After transferring all of her aircraft, Attu returned to Guam for replacement of her aircraft and supplies. She then sailed westwards again, and served as a replenishment carrier again, this time in support of the landings on Okinawa. This time, her task group was responsible for resupplying both the escort carriers and the fleet carriers operating over the island. On 4 June, were being refueled by tankers, east of Okinawa. Throughout the day, winds began to pick up, and refueling operations had ceased by the time tropical storm force winds were reported in the late afternoon. In fact, Attus task group was directly in the path of Typhoon Connie, which was proceeding northwards. As Admiral William Halsey Jr., the commander of the Third Fleet, got word of the typhoon, his orders ended up driving a large part of his fleet directly into the path of the incoming storm. Amazingly, Halsey had previously blundered his way into Typhoon Cobra, with much damage and loss of life, in December 1944. As part of the Logistics Support Group, Attu witnessed the worst of the damage, weathering the eyewall of the storm.
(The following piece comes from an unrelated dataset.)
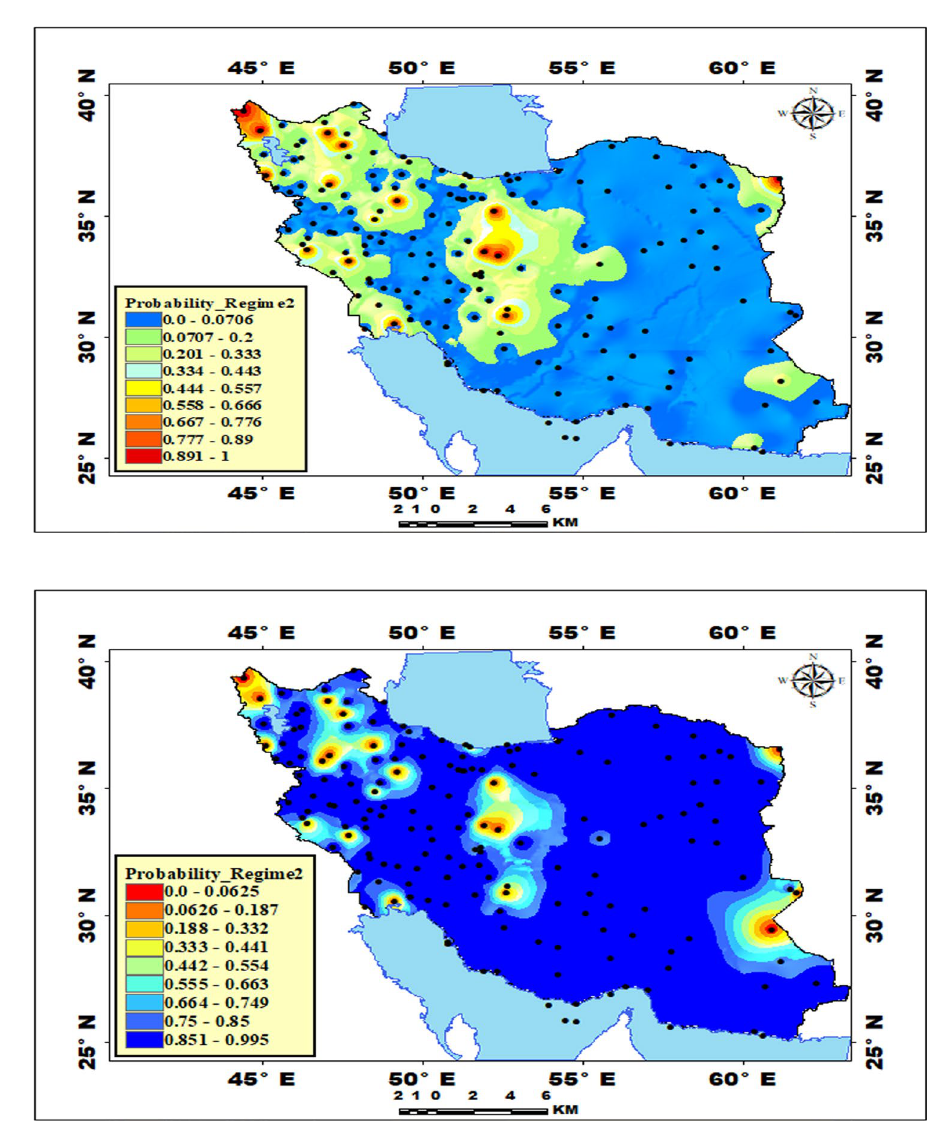
Fig. 6 The probability of the daily rainfall reoccurrence based on the regime1 model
As night fell, it became evident that the task group could not avoid encountering the typhoon. The storm's eyewall struck on the early morning of 5 June, and by 3:30, hurricane-force winds had already been reported. At around 4:00, some flags tore off Attu, and wrapped around her radarscope, rendering her blind to the location of the other ships around her. Consequently, she only narrowly avoided, with careful manipulation of the engines, a collision with the tankers. Her crew noted that the bow once came as close as 50 ft to a catastrophic collision with a tanker's stern. The typhoon's winds blew several aircraft on board her flight deck off her side, and rendered inoperational or otherwise damaged many more. As she passed through the eye of the storm, the crew managed to unfurl the flags blocking her radar, enabling her to pass through the second half of the storm without much further damage.
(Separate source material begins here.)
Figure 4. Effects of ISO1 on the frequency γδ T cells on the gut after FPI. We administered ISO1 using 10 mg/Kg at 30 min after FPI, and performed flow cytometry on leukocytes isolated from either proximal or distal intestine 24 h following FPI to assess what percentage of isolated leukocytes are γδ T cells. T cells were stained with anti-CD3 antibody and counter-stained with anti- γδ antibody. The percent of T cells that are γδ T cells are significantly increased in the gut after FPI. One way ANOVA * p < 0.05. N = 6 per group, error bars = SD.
On 10 June, Captain Paul Hubert Ramsey took over command of the vessel. In early July, she retired back to San Diego for much belayed repairs of her typhoon damage. On 24 July, with repairs quickly concluded, she steamed westwards. She was sailing through a fueling area in the West Pacific when news of the Japanese surrender broke.

===Post-war===
Following the end of the war, she sailed back to California, arriving on 11 November. On 25 November, she joined the "Magic Carpet" fleet, which repatriated U.S. servicemen from throughout the Pacific. She cruised around the Pacific, making stops and returning U.S. servicemen back to the mainland. She completed her "Magic Carpet" duties, and was discharged in early 1946.

By May 1946, Attu was slated for disposal by the Navy. She sailed for Norfolk, Virginia, passing through the Panama Canal and making a stop at Jacksonville, Florida. She was decommissioned on 8 June, and she was struck from the Navy list on 3 July.

After Attu was decommissioned, she was acquired by representatives of the Jewish Agency in New York. The representatives, led by Yehuda Arazi, planned to use the ship to transport up to 10,000 Jews to Palestine, where they wanted to establish a Jewish state. In addition, they planned to utilize the carrier to ferry a large quantity of armaments for the Haganah, the paramilitary precursor of what would become the Israeli Defense Forces in 1948. An initial payment of about $10,000 was arranged, and a refit was scheduled to prepare the ship. However, the United States Department of State discovered the plan and cancelled the deal; this allowed Attu to be scrapped in 1949. Attu received two battle stars for her World War II service.